Last time we looked at how to run a full MapReduce Pipeline to count the number of occurrences of a character within each string. In this post we will see how to chain multiple MapReduce Pipelines together to perform sequential tasks.
Combining Sequential MapReduce Jobs
As a contrived example (as all examples are) let’s imagine a scenario where we want to clean up some data by deleting a business entity from the datastore. Each business has employees stored that also need to be deleted. Our simplified models look like this.
from google.appengine.ext import ndb
class Business(ndb.model):
"""
Model representing a business which will have employees.
"""
name = ndb.StringProperty(required=True)
address = ndb.StringProperty()
class Employee(ndb.model):
"""
Model representing employees of a business.
"""
name = ndb.StringProperty(required=True)
business = ndb.StringProperty(required=True)
Let’s create a pipeline that will iterate over every business with a matching
name
and delete all the employees from that business. We can take advantage of
the filters
parameter of the DatastoreInputReader
to find all employees
working at a business with a matching name.

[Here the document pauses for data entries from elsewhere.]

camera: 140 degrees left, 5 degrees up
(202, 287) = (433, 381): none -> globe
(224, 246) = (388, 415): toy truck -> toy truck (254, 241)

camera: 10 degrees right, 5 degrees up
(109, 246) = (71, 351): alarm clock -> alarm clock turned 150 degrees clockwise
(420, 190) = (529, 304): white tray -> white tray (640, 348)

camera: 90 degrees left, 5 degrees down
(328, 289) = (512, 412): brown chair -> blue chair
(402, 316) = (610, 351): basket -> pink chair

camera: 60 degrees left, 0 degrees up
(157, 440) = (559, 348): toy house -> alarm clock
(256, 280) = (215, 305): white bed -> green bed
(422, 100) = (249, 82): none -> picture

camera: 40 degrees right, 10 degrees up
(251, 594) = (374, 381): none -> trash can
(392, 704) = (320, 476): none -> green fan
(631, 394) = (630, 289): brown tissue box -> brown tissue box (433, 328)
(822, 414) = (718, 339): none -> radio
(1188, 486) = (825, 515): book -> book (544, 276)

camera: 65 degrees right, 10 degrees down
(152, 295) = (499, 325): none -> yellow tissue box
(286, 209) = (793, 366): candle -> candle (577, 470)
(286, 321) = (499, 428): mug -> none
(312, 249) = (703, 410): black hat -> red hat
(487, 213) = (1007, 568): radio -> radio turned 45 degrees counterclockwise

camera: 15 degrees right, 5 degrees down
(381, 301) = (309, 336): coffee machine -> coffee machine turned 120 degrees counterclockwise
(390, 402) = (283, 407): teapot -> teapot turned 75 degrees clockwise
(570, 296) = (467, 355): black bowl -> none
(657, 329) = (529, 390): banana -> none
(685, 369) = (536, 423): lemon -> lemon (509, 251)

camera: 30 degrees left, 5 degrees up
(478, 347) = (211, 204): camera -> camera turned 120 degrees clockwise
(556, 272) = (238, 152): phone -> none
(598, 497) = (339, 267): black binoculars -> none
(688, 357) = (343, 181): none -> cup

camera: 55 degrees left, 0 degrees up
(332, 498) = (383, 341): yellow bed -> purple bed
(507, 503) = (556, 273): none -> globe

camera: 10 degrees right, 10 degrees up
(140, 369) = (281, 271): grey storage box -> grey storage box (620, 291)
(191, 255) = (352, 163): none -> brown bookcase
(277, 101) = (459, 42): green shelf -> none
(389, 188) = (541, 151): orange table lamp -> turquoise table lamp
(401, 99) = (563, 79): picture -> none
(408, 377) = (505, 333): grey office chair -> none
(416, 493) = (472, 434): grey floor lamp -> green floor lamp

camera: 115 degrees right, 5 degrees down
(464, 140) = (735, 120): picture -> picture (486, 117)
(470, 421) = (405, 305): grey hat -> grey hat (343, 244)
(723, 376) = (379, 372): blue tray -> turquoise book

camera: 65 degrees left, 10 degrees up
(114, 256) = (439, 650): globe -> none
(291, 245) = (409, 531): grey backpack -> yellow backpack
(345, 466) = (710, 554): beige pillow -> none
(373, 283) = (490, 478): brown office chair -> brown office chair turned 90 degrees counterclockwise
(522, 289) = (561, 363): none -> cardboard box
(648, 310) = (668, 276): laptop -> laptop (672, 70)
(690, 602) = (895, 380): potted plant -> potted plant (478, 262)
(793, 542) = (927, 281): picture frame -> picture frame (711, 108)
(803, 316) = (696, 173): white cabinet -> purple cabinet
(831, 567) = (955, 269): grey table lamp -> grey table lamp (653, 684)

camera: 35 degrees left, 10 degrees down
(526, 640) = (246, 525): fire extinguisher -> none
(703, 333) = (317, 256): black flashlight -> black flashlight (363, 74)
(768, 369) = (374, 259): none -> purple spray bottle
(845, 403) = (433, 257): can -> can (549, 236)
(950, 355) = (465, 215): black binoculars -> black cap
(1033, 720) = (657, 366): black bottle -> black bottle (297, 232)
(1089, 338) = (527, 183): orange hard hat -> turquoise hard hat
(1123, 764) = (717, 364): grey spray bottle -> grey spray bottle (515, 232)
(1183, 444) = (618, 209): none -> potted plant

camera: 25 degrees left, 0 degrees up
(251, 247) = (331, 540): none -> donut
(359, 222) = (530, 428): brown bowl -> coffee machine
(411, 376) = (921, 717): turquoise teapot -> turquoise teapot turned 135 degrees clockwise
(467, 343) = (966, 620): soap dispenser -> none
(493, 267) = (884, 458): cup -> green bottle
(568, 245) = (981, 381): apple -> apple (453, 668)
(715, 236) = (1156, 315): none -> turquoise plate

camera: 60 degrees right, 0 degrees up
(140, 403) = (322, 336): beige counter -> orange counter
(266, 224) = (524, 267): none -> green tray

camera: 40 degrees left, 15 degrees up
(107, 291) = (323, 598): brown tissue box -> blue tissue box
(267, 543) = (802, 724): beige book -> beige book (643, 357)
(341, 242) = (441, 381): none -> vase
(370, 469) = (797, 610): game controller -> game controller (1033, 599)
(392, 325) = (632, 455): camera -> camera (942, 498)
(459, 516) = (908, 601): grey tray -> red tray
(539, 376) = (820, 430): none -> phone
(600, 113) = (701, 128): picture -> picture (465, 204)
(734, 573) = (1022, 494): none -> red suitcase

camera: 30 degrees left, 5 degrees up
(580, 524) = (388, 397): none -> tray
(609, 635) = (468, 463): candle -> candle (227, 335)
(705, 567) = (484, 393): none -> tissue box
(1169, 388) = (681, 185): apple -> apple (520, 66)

def delete_employee(entity):
""" Delete an employee entity. """
yield op.db.Delete(entity)
class DeleteBusinessPipeline(pipeline.Pipeline):
""" Delete a business. """
def run(self, business_name, **kwargs):
""" run """
employee_params = {
"entity_kind": "app.pipelines.Employee",
"filters": [('business', '=', business_name)],
}
yield mapreduce_pipeline.MapperPipeline(
"delete_employee",
handler_spec=app.pipelines.delete_employee,
input_reader_spec="mapreduce.input_readers.DatastoreInputReader",
params=employee_params,
shards=2)
This simple pipeline will delete all of the employees. We can add a second pipeline to our execution that will delete the business by simply yielding the return value of the first pipeline to the Pipeline API.
def delete_employee(entity):
""" Delete an employee entity. """
yield op.db.Delete(entity)
def delete_business(entity):
""" Delete a business entity. """
yield op.db.Delete(entity)
class DeleteBusinessPipeline(pipeline.Pipeline):
""" Delete a business. """
def run(self, business_name, **kwargs):
""" run """
employee_params = {
"entity_kind": "app.pipelines.Employee",
"filters": [('business', '=', business_name)],
}
yield mapreduce_pipeline.MapperPipeline(
"delete_employee",
handler_spec=app.pipelines.delete_employee,
input_reader_spec="mapreduce.input_readers.DatastoreInputReader",
params=employee_params,
shards=2)
business_params = {
"entity_kind": "app.pipelines.Business",
"filters": [('name', '=', business_name)],
}
yield mapreduce_pipeline.MapperPipeline(
"delete_business",
handler_spec=app.pipelines.delete_business,
input_reader_spec="mapreduce.input_readers.DatastoreInputReader",
params=business_params,
shards=2)
The return value of the MapperPipeline call is a PipelineFuture
object. This
future will be executed once the previous future has completed. In this case our
employee deletion pipeline will complete and the business deletion future will
execute.
And that’s all it takes to run two sequential MapReduce jobs!